Uświadomiłam sobie, że ciągle tkwię w świecie częściowo rozwiązanych problemów. Za mało czasu i energii przeznaczam na generowanie rozwiązań, których chcę i potrzebuję, a za dużo na doświadczanie problemów w ich wewnętrznych oraz zewnętrznym wymiarze. To że te problemy, które są absorbują moją uwagę jest zrozumiałe. To lepiej niż bym je ignorowała.Jednak trwa już to zbyt długo i coraz bardziej uważam, że czas bym przyspieszyła moje tempo zmian.

Przy tej okazji zauważyłam także, że ciągle nie jestem do końca zdecydowana na to, aby opuścić świat starych uwarunkowań i żyć w nowy, pełen jakości sposób. W świecie nowych standardów działania i nowych osiągnięć bywam już co jakiś czas. Jednak są to ciągle wizyty a nie stały pobyt.”

To trafne uwagi. Aktualnie masz rozłożoną uwagę i idące za nią działanie w następującej proporcji:                                      Problemy 80% – 20% Rozwiązania.

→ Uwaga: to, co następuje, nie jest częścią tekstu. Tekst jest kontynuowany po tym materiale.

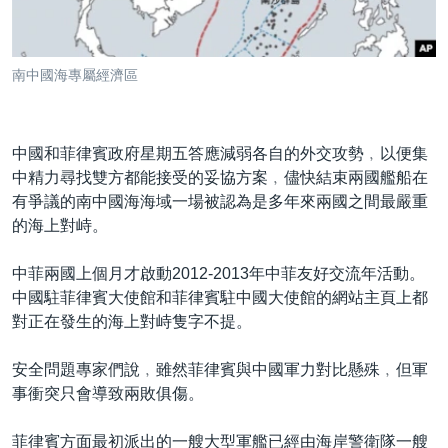
到
國際
檢
經貿
索
南中國海專屬經濟區
視頻
音頻
每日視頻新聞
中國和菲律賓政府星期五答應減弱各自的外交攻勢﹐以便集
VOA 60秒 (國際)
時事經緯
中精力尋找雙方都能接受的妥協方案﹐儘快結束兩國艦船在
國語
美國專訊
新聞音頻
有爭議的南中國海海域一場被認為是多年來兩國之間最嚴重
的海上對峙。
關注我們
視頻存檔
海外港人
YOUTUBE頻道
港人港心
中菲兩國上個月才啟動2012-2013年中菲友好交流年活動。
中國駐菲律賓大使館和菲律賓駐中國大使館的網站主頁上都
美國透視
對正在發生的海上對峙隻字不提。
其他語言網站
建國史話
安全問題專家們說﹐雖然菲律賓與中國軍力對比懸殊﹐但軍
廣播節目表
事衝突只會導致兩敗俱傷。
菲律賓方面最初派出的一艘大型軍艦已經由海岸警衛隊一艘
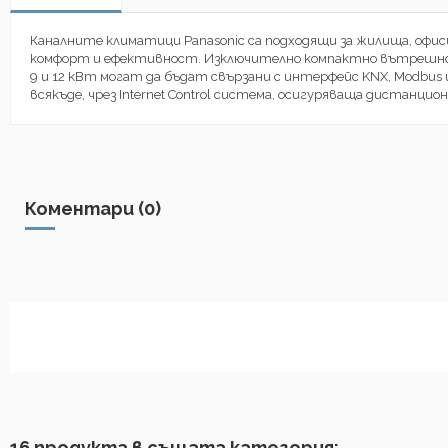
Каналните климатици Panasonic са подходящи за жилища, офис
комфорт и ефективност. Изключително компактно вътрешно тял
9 и 12 кВт могат да бъдат свързани с интерфейс KNX, Modbus
всякъде, чрез Internet Control система, осигуряваща дистанц
Коментари (0)
16 продукта в същата категория:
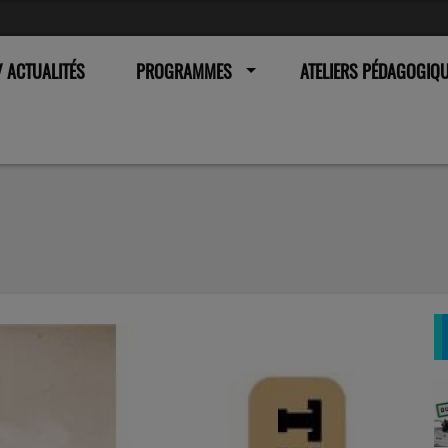
 ACTUALITÉS
PROGRAMMES
ATELIERS PÉDAGOGIQ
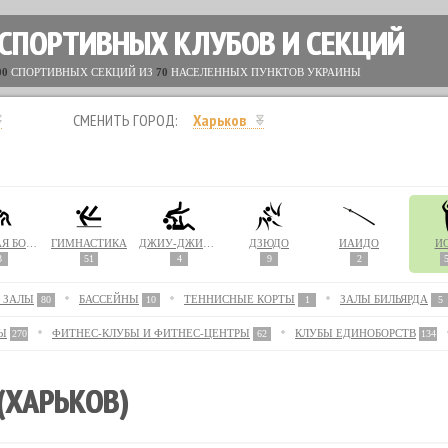
 СПОРТИВНЫХ КЛУБОВ И СЕКЦИЙ
00
СПОРТИВНЫХ СЕКЦИЙ ИЗ
70
НАСЕЛЕННЫХ ПУНКТОВ УКРАИНЫ
СМЕНИТЬ ГОРОД:
Харьков
ВОЛЬНАЯ БОРЬБА
ГИМНАСТИКА
ДЖИУ-ДЖИТСУ
ДЗЮДО
ИАЙДО
Й
3
51
4
9
2
 ЗАЛЫ
БАССЕЙНЫ
ТЕННИСНЫЕ КОРТЫ
ЗАЛЫ БИЛЬЯРДА
80
10
1
5
Ы
ФИТНЕС-КЛУБЫ И ФИТНЕС-ЦЕНТРЫ
КЛУБЫ ЕДИНОБОРСТВ
270
62
134
(ХАРЬКОВ)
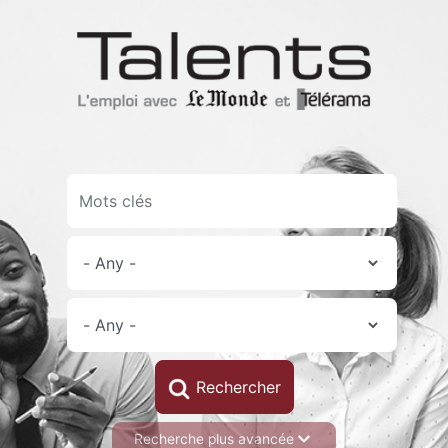
Skip
to
main
content
Recherche plus avancée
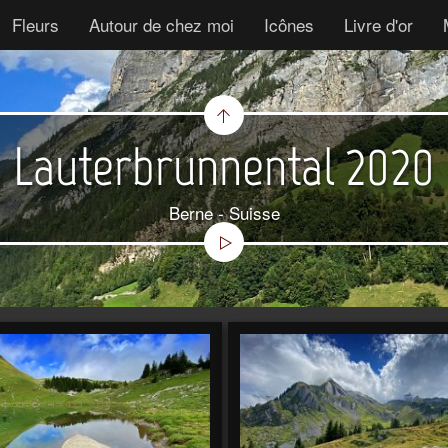
Fleurs
Autour de chez moi
Icônes
Livre d'or
Lauterbrunnental 2020
Berne - Suisse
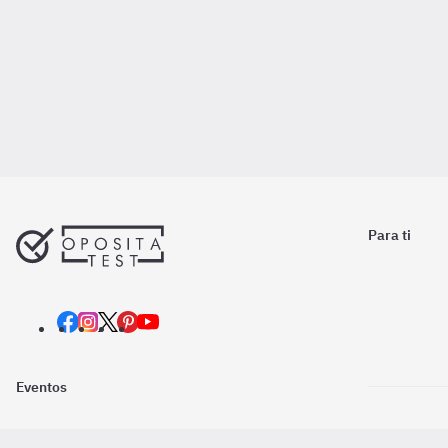
Para ti
Eventos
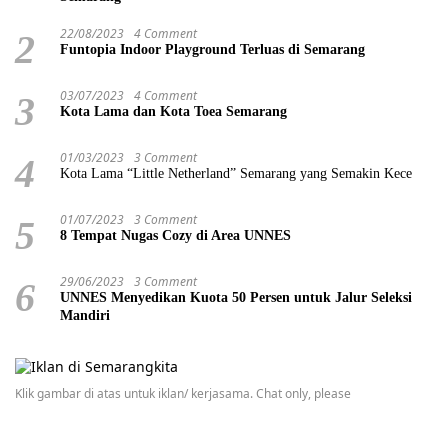
22/08/2023
4 Comment
2
Funtopia Indoor Playground Terluas di Semarang
03/07/2023
4 Comment
3
Kota Lama dan Kota Toea Semarang
01/03/2023
3 Comment
4
Kota Lama “Little Netherland” Semarang yang Semakin Kece
01/07/2023
3 Comment
5
8 Tempat Nugas Cozy di Area UNNES
29/06/2023
3 Comment
6
UNNES Menyedikan Kuota 50 Persen untuk Jalur Seleksi
Mandiri
Klik gambar di atas untuk iklan/ kerjasama. Chat only, please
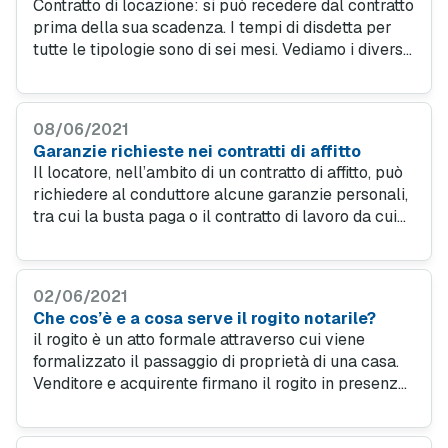
Contratto di locazione: si può recedere dal contratto
prima della sua scadenza. I tempi di disdetta per
tutte le tipologie sono di sei mesi. Vediamo i diversi
casi di recesso: consensuale, da parte del
conduttore e da parte del locatore.
08/06/2021
Garanzie richieste nei contratti di affitto
Il locatore, nell’ambito di un contratto di affitto, può
richiedere al conduttore alcune garanzie personali,
tra cui la busta paga o il contratto di lavoro da cui
possa desumersi l’esistenza di uno stipendio, o
anche la cosiddetta fideiussione bancaria.
02/06/2021
Che cos’è e a cosa serve il rogito notarile?
il rogito è un atto formale attraverso cui viene
formalizzato il passaggio di proprietà di una casa.
Venditore e acquirente firmano il rogito in presenza
del notaio, che verifica la regolarità della
documentazione richiesta.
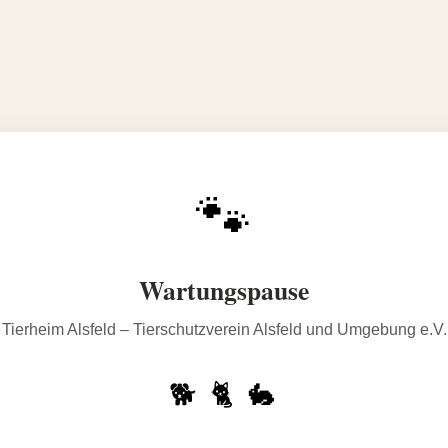
🐾
Wartungspause
Tierheim Alsfeld – Tierschutzverein Alsfeld und Umgebung e.V.
🐕 🐈 🐇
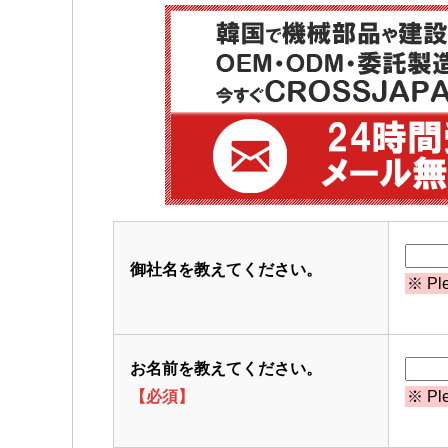
御社名を教えてください。
※ Ple
お名前を教えてください。
【必須】
※ Ple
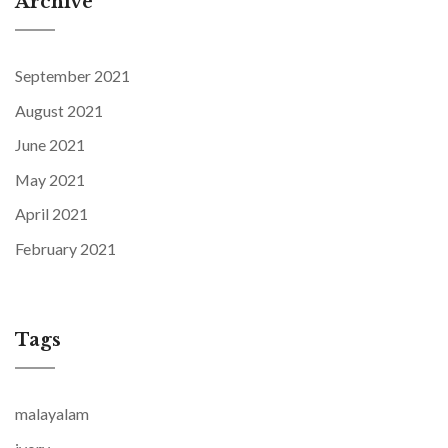
Archive
September 2021
August 2021
June 2021
May 2021
April 2021
February 2021
Tags
malayalam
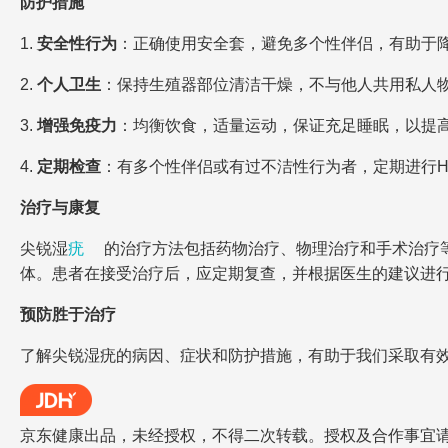
防护措施
1.
安全性行为
：正确使用安全套，避免多个性伴侣，有助于
2.
个人卫生
：保持生殖器部位清洁干燥，不与他人共用私人
3.
增强免疫力
：均衡饮食，适量运动，保证充足睡眠，以提
4.
定期检查
：有多个性伴侣或有过不洁性行为者，定期进行H
治疗与康复
尖锐湿
疣
的治疗方法包括药物治疗、物理治疗和手术治疗
体。患者在接受治疗后，应定期复查，并根据医生的建议进
预防胜于治疗
了解尖锐湿疣的病因、症状和防护措施，有助于我们采取有
京东健康出品，未经授权，不得二次转载。授权及合作事宜请联系jdh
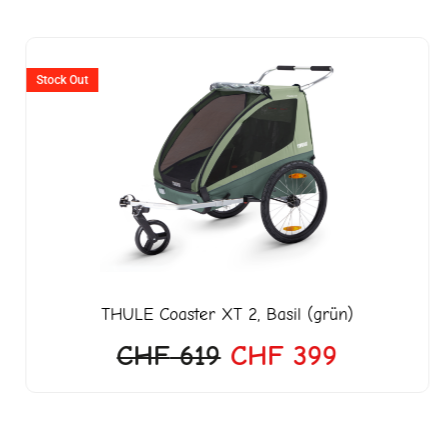
er
Ursprünglicher
Aktueller
Preis
Preis
Stock Out
war:
ist:
999.
CHF 619
CHF 399
THULE
Coaster XT 2, Basil (grün)
CHF
619
CHF
399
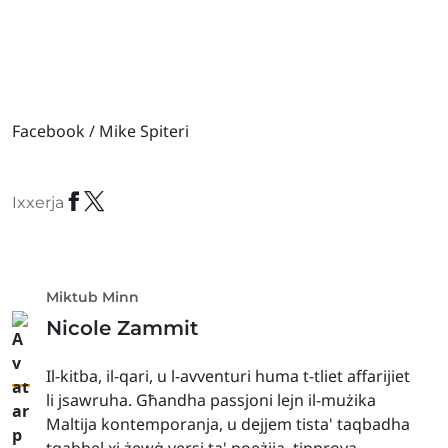
Facebook / Mike Spiteri
Ixxerja
Miktub Minn
Nicole Zammit
Il-kitba, il-qari, u l-avventuri huma t-tliet affarijiet
li jsawruha. Għandha passjoni lejn il-mużika
Maltija kontemporanja, u dejjem tista' taqbadha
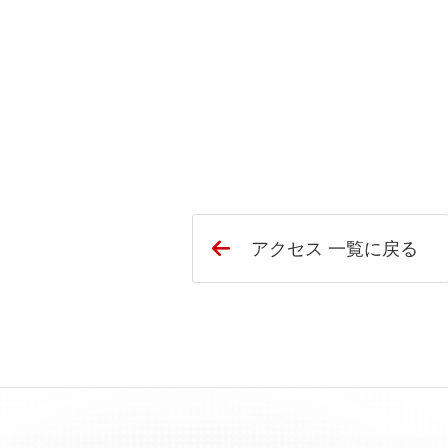
アクセス 一覧に戻る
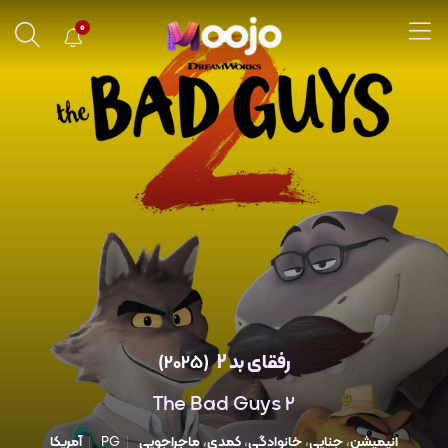
0
رفقای بد 2
(2025)
The Bad Guys 2
انیمیشن
،
جنایی
،
خانوادگی
،
کمدی
،
ماجراجویی
PG
آمریکا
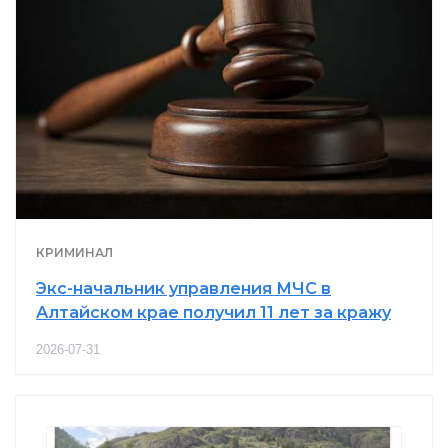
КРИМИНАЛ
Экс-начальник управления МЧС в
Алтайском крае получил 11 лет за кражу
2026-07-31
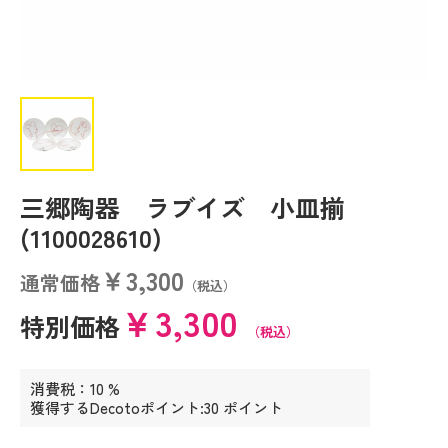
三郷陶器 ラブイズ 小皿揃
(1100028610)
￥3,300
通常価格
（税込）
￥3,300
特別価格
（税込）
消費税：10 %
獲得するDecotoポイント:30 ポイント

To, co opisywałaś jest bardzo trafne. Znakomitą większość swoich środków przeznaczasz na bycie w świecie starych rozwiązań (problemy) i na zajmowanie się tym, co tam jest. Jest to co prawda skuteczne, ale nie jest bardzo skuteczne. I tu tkwi punkt zwrotny.

W twojej obecnej sytuacji możesz przejść do odwrócenie tych proporcji. Optymalna proporcja dla ciebie obecnie to: Problemy 20% – 80% Rozwiązania. Czyli dokładnie na odwrót.Taka proporcja trafnie ulokowanej aktywności silnie zdynamizuje twój rozwój przyspieszy twoje sukcesy i paradoksalnie przyspieszy rozwiązanie problemów, które i tak musisz rozwiązać by cieszyć się tym, na co się zdecydowałaś.

2 comments:

  1. Kazimierz Nalepa

    To ciekawa uwaga. Dziękuję. Warto jednak rozważyć:
    1. Zmiana nazwy nie oznacza zmiany rzeczywistości a tylko zmiany percepcji.
    2. U różnych ludzi nazwa może być taka sama. Co nie oznacza, że to samo przez nią rozumieją i tak samo na nią reagują.
    3. Nazwa „problem” jest zupełnie neutralnym słowem pokazującym, że jest coś do rozwiązania. To jakie emocje ludzie kojarzą z taką sytuacją do rozwiązania jest już indywidualne.
    4. Jeśli w przypadku wpisu klienta zmienimy nazwy, to nie zmienimy jego wewnętrznego nastawienia (no może troszkę). Tracimy natomiast ostrość ujmowania tego co on naprawdę robi i jak warto mu to zmienić, by zrealizował to, na czym mu naprawdę zależy

    A jeśli chodzi o Wittgensteina to:
    1. jeśli miał na myśli tylko język w warstwie lingwistycznej – to jego świat był bardzo ubogi i rozbudowany tylko w jednym obszarze
    2. jeśli przez język rozumiał także poza lingwistyczne kody, to same słowa nie są aż tak bardzo decydujące o tym „co poeta miał na myśli” kiedy tych słów używał.
    3. prawdziwe życie jest tylko zamaskowanie i zniekształcane słowami.

  2. Janek

    Granice mojego języka oznaczają granice mojego świata (Ludwig Wittgenstein). Polecam zabawę językową: nie ma problemów – są tylko możliwości. Byłabyż to wtedy proporcja 100:???